After the Boom
Mika Tajima Responds to the Collapse of WaMu in the Gallery at SAM
Now that everybody is protest-occupying everything, it's worth paying attention to what's gone unoccupied. For example: That sparkling wafer of a tower once full of the business of Washington Mutual in the center of Seattle. The bankrupted bank formerly paid life-sustaining rent to the Seattle Art Museum located on the tower's lowest floors. Three years ago, when SAM invited a New York artist to create a commission in one of its galleries, she happened to visit just after WaMu's collapse. After the Martini Shot, her current installation, is her response.
The title refers to that instant just after a film has wrapped, after the last shot of the day, the "martini shot." The artist, Mika Tajima, has arranged a series of videos and movable objects on wheels in SAM's gallery, as though a film set has just been abandoned. When people walk through, they're unsure of what to do, what to focus on. They may notice their movements reflected in the perforated paintings that have been turned into blinds—louvered, laminated with mirrors. Here comes one visitor, there goes another, on the surface of an abstract painting. Other pieces are spray-painted Plexiglas boxes mounted on the walls like hallowed monochromes (think Rothko)—but (literally) hollow and multiple, art as designer decoration, extra inventory in a storage space.
One of Tajima's sculptures, The Extras, is an actual storage rack for art. SAM gave Tajima permission to slide prized objects from the permanent collection into its slots along with her own past works.
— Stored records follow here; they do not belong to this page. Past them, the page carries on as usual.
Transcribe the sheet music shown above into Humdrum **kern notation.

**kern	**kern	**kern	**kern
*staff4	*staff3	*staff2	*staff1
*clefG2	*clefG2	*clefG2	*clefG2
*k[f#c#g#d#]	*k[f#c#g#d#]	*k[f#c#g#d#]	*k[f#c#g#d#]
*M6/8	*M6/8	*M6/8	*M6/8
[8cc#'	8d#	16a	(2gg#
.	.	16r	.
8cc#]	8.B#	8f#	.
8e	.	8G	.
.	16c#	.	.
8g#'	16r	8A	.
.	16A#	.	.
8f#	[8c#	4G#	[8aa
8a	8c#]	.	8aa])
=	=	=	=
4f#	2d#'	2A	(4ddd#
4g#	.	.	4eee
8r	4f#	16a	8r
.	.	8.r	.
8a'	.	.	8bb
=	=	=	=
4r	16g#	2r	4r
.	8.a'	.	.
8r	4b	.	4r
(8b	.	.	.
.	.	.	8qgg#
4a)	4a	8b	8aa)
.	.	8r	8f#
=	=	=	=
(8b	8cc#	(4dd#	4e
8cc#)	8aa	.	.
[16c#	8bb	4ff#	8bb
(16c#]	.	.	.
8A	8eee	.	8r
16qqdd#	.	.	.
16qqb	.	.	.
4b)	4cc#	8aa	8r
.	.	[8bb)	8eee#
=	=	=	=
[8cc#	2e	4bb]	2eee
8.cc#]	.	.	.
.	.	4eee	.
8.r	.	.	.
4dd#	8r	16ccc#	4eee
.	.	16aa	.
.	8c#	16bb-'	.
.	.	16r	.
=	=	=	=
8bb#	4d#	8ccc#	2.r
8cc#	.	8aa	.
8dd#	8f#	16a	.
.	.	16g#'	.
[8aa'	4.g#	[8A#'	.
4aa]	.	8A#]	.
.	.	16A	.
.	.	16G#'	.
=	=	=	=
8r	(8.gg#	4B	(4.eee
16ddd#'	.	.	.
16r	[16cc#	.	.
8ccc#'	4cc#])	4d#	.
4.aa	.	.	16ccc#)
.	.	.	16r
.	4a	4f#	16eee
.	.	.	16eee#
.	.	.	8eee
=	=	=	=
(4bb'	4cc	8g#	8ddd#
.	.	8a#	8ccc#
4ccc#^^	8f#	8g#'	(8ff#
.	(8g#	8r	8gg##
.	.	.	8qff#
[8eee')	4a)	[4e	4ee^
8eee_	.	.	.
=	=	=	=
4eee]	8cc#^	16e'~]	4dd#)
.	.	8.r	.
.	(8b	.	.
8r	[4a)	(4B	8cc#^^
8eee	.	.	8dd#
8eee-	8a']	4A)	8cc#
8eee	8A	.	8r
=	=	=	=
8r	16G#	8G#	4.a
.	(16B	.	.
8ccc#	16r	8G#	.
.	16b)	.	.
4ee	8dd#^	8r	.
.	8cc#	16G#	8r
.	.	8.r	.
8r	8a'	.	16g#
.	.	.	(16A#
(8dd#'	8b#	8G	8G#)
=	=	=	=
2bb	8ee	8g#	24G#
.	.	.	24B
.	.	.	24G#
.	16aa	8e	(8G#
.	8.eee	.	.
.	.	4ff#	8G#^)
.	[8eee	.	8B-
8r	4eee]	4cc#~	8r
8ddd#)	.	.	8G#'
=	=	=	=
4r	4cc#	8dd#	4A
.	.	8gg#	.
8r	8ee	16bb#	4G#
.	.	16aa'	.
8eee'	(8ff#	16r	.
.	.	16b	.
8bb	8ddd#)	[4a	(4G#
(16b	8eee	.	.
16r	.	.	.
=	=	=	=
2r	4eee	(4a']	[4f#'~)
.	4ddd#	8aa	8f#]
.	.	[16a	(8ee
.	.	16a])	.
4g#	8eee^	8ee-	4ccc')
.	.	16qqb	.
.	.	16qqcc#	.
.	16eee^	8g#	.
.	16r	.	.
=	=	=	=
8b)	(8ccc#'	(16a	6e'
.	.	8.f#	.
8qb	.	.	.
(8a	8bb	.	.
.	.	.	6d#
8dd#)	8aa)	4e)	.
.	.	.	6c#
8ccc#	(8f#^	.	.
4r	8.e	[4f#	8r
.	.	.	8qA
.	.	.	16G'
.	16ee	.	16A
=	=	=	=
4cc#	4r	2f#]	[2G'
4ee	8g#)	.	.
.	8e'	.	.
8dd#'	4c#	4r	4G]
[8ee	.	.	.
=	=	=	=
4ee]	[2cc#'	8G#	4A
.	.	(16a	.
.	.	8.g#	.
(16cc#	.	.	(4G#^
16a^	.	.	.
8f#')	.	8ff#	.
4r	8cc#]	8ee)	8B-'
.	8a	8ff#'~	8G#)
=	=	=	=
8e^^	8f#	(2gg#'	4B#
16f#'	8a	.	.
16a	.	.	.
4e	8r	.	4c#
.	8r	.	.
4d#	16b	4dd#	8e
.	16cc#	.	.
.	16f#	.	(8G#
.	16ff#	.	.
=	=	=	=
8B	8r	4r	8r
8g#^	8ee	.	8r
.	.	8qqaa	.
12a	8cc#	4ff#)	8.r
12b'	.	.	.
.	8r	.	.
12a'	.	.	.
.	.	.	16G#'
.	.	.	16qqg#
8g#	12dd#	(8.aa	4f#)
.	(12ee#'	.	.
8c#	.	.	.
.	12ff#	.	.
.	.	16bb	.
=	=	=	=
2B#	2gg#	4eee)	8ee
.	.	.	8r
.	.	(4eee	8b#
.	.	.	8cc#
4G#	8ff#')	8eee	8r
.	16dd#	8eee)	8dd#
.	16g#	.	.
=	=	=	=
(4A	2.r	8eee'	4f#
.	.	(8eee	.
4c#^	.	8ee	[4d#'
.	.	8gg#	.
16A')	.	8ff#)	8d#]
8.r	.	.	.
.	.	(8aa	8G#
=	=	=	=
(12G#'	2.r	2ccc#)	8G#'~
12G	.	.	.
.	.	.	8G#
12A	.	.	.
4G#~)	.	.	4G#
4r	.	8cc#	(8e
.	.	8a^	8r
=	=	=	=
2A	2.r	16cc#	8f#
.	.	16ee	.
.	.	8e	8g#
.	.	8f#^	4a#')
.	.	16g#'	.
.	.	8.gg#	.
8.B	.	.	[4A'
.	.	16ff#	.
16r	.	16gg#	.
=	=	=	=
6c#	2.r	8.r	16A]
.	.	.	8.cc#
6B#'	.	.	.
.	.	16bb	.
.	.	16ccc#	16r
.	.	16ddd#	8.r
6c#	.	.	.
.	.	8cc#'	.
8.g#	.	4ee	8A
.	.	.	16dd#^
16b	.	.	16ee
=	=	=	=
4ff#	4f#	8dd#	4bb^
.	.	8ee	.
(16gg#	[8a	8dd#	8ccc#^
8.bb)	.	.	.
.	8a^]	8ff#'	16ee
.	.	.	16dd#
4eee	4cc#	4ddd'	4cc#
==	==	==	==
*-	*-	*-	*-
The system—like an oversized drying rack—creates a series of holes that provide obscured views of SAM's valuables: an orange and yellow square painting by Josef Albers; flowers by Warhol; Mick Jagger's face. This is not the way expensive objects are intended to be seen.
Conspicuously, After the Martini Shot is a semicircular arrangement that's empty in the middle. It feels like these objects could be moved, like they're not in their final place. Tajima is inspired by the 1964 invention of the cubicle, called by its designers the Action Office system. The cubicle—I mean, the Action Office—was intended to liberate workers from the anonymizing rows of desks that preceded it, which looked like dystopic adult classrooms. It makes one's mind wander several floors up.